Taxi Driver 40 anos - um retrovisor do presente.



Você poderá não lembrar daqui a 10 minutos de seu último comentário sobre um meme compartilhado por seu amigo, mas daqui a 10 anos estaremos falando de meio século de Taxi Driver (1976). Travis Bickle continuará, como nós, esquizofrenicamente, se olhando no espelho.

É verdade que nem sempre artistas são os melhores analistas de suas obras.
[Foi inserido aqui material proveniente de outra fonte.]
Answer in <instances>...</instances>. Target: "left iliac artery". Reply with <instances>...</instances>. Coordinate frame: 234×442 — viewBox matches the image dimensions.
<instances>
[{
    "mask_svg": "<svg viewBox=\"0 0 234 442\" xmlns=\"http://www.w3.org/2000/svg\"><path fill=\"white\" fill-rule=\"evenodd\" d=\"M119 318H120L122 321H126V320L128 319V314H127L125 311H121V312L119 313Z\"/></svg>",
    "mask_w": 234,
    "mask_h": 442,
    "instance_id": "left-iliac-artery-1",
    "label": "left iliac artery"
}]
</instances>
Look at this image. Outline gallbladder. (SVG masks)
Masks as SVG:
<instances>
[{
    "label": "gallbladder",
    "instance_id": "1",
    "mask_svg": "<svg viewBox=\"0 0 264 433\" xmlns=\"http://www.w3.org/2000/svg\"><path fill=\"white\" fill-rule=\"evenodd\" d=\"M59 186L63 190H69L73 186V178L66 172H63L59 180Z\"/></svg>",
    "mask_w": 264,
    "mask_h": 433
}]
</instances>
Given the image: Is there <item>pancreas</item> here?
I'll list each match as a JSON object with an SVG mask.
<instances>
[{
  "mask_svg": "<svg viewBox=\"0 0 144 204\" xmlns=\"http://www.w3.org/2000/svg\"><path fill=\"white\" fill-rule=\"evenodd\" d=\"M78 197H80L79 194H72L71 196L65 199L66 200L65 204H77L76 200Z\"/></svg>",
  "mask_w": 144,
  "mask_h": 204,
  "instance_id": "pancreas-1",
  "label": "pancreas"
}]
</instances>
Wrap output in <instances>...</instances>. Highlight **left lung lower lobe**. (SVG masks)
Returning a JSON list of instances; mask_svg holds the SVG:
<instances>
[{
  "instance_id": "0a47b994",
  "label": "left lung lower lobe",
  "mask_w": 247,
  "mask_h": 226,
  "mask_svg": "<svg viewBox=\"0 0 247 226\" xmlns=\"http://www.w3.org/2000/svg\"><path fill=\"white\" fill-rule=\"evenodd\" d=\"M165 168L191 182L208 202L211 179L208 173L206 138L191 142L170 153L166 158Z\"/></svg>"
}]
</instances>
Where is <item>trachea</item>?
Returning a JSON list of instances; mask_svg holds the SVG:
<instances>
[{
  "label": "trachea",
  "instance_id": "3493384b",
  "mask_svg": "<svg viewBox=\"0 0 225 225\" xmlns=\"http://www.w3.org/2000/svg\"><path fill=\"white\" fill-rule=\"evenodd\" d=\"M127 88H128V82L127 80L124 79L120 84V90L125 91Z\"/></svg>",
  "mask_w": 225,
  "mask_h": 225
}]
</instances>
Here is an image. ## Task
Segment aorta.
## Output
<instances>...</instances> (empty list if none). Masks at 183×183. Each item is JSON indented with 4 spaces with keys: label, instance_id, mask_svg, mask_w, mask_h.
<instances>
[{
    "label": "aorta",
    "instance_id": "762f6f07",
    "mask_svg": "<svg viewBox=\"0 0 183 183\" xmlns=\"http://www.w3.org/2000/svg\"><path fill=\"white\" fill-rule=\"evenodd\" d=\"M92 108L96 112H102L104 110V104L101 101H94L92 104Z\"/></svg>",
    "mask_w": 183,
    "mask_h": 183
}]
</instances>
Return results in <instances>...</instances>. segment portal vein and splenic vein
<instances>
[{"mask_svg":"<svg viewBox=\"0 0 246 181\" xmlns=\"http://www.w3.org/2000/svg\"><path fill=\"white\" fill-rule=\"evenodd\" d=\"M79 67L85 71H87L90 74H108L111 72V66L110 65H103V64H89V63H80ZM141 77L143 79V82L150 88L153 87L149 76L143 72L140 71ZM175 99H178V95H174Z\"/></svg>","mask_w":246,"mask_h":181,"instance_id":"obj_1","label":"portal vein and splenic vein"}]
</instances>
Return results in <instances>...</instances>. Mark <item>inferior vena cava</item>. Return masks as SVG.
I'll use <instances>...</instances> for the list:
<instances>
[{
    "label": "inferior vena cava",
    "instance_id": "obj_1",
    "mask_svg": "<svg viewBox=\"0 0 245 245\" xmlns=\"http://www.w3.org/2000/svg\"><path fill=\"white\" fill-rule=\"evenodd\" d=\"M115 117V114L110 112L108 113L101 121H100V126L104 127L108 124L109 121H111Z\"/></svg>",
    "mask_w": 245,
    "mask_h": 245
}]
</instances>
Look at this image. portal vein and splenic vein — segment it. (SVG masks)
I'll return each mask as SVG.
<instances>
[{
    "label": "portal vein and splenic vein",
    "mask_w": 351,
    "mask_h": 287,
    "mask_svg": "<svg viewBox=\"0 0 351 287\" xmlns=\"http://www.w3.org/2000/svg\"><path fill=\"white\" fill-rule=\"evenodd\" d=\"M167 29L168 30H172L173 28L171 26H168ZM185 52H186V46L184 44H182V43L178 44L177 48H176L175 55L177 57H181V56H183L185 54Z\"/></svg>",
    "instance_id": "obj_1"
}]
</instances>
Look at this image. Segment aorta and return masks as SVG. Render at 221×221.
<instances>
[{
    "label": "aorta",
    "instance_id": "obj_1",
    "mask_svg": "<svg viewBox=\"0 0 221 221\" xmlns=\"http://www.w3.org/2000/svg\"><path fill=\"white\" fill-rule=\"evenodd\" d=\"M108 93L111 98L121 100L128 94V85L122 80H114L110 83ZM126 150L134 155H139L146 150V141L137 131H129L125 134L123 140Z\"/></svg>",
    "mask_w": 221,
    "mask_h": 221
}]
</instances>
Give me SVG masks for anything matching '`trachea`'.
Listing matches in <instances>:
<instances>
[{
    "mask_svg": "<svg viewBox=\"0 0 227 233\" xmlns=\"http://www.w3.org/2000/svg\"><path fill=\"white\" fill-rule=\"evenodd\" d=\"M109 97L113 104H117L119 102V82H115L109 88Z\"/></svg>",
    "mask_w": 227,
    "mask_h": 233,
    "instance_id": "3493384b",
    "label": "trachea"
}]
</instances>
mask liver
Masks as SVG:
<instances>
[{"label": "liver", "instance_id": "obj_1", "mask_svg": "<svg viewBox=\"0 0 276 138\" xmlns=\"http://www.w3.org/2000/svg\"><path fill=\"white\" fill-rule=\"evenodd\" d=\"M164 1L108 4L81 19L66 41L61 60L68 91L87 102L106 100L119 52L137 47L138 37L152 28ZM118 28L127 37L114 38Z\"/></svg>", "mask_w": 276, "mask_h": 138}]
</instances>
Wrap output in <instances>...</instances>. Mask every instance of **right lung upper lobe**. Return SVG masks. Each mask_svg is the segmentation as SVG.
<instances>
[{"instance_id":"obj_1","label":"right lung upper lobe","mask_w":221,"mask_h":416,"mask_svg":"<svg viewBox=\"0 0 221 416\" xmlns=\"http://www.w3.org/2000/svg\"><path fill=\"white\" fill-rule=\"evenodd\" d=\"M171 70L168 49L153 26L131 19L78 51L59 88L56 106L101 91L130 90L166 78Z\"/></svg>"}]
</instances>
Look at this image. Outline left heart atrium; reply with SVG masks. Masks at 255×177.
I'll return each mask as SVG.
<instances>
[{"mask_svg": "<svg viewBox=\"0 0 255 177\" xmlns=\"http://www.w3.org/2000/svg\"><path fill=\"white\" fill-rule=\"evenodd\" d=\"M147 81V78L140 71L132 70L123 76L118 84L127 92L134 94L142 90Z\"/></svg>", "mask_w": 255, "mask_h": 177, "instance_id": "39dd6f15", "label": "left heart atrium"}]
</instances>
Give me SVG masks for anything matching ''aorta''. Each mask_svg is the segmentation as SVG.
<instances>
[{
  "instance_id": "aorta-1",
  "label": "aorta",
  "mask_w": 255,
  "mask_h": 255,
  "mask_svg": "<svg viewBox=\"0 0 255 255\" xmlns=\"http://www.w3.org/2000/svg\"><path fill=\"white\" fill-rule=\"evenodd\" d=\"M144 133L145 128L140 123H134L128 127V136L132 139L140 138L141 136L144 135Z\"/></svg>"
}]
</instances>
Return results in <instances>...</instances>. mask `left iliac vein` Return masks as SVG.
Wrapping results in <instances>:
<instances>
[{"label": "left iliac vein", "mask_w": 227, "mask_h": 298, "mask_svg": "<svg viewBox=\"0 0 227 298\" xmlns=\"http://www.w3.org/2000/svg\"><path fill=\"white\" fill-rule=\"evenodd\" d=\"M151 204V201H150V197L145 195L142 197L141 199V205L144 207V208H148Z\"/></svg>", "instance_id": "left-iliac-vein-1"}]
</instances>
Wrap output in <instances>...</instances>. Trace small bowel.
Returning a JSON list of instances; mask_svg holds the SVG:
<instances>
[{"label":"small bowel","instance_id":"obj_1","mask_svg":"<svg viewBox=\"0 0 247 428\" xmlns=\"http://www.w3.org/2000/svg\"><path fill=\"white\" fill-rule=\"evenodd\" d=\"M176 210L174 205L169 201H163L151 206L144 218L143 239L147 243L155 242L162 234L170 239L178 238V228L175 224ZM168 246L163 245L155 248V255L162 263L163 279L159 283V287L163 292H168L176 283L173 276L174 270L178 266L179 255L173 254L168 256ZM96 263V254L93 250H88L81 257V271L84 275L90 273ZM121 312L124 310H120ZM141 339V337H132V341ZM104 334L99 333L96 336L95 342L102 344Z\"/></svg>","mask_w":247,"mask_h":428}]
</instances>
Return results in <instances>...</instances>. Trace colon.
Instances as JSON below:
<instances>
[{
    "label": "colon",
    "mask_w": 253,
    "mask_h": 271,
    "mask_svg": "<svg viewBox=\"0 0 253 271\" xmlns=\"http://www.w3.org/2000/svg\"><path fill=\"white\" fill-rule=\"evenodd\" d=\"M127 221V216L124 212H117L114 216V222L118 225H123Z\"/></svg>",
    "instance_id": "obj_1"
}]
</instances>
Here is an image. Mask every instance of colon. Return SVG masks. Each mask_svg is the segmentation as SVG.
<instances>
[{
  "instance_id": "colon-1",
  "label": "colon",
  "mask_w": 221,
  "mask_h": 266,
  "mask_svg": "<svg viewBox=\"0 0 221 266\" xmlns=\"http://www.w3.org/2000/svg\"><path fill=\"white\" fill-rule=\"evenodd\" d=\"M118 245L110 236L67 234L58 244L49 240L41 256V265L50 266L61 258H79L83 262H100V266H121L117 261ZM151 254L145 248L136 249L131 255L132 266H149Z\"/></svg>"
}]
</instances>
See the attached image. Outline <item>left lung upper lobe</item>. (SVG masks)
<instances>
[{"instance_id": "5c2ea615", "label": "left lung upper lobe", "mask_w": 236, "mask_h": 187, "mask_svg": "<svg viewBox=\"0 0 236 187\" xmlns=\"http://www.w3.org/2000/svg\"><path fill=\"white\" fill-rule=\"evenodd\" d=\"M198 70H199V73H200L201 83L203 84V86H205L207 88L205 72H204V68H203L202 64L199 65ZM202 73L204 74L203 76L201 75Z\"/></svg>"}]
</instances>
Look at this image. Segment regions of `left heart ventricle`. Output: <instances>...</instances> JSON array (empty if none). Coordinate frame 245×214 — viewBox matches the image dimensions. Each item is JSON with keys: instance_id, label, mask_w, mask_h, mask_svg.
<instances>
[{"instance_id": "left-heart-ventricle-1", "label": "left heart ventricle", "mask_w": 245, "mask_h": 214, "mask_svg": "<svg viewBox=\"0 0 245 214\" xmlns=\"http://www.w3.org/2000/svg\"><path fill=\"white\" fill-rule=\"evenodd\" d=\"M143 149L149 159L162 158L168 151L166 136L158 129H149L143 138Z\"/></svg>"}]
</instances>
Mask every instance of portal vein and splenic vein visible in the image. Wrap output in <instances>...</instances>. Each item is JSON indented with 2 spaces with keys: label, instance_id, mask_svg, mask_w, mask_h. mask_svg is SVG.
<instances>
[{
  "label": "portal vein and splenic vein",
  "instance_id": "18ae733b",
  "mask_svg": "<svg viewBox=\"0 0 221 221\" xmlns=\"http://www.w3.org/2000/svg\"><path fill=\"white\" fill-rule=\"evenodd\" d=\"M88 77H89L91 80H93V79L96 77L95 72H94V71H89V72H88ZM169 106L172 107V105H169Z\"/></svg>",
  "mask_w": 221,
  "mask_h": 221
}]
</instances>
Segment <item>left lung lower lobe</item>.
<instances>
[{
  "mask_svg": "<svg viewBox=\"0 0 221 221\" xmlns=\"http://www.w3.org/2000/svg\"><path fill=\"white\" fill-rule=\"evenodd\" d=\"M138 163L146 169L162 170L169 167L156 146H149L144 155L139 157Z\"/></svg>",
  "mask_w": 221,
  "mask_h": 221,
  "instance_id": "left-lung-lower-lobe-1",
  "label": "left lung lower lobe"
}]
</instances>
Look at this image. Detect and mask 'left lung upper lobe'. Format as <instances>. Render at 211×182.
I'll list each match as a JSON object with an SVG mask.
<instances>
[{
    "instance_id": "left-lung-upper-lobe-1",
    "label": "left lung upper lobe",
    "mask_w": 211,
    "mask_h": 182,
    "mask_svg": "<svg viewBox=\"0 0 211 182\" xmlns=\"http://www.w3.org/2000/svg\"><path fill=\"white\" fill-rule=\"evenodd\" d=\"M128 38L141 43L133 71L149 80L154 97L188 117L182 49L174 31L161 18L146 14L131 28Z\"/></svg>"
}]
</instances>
Scorsese diria certa vez que se tivesse que explicar o filme, ele não o teria feito. Mas, das muitas falas sobre a obra, a que mais me chama atenção hoje é a do roteirista Paul Schrader.

Em uma edição especial do filme ele diz: “Bickle é o que fui, um jovem alienado e zangado. O filme é sobre um jovem. De várias maneiras, é um filme meio adolescente. Ele contém a raiva adolescente de jovens frustrados cheios de adrenalina e sêmen que querem controlar o mundo ou se vingar dele. Ou seja, dos familiares, dos primos, das colegas de escola e tudo mais”.

Isso, em parte, explica os pôsteres do filme nos quartos juvenis. Schrader está generalizando. Ele não quer dizer, evidentemente, que todo jovem se tornará um Travis Bickle. Mas, pelo menos, sua leitura é menos determinista do que aquelas que apontam Bickle totalmente como o resultado da sociedade norte-americana da época.

Sim. É a cidade a personagem principal a contracenar com De Niro. É através dela que se potencializam as pulsões do psicótico protagonista. Lugares, publicidade, tipos passam pelo para-brisa de seu taxi. Já no ápice de sua paranoia esquizoide, é para fora da janela, com a câmera focalizando a rua, que ele, ao comprar seu arsenal, aponta a arma.

Sua alienação está correlacionada ao seu desejo de pertencimento. Demasiadamente humano. Se a Nova York é a capital do século XX, é porque, dentre outras coisas, é com ela, naquele período especialmente, que a experiência citadina podia suscitar essa representação.

Nosso desejo de pertencimento continua a se relacionar com a grande cidade, mas ele agora também se faz através de um cenário virtualizado. Travis percorre a cidade em suas telas e decrepitude; nós, jovens tecnófilos, percorremos um cotidiano sedentos por fantásticas concretudes.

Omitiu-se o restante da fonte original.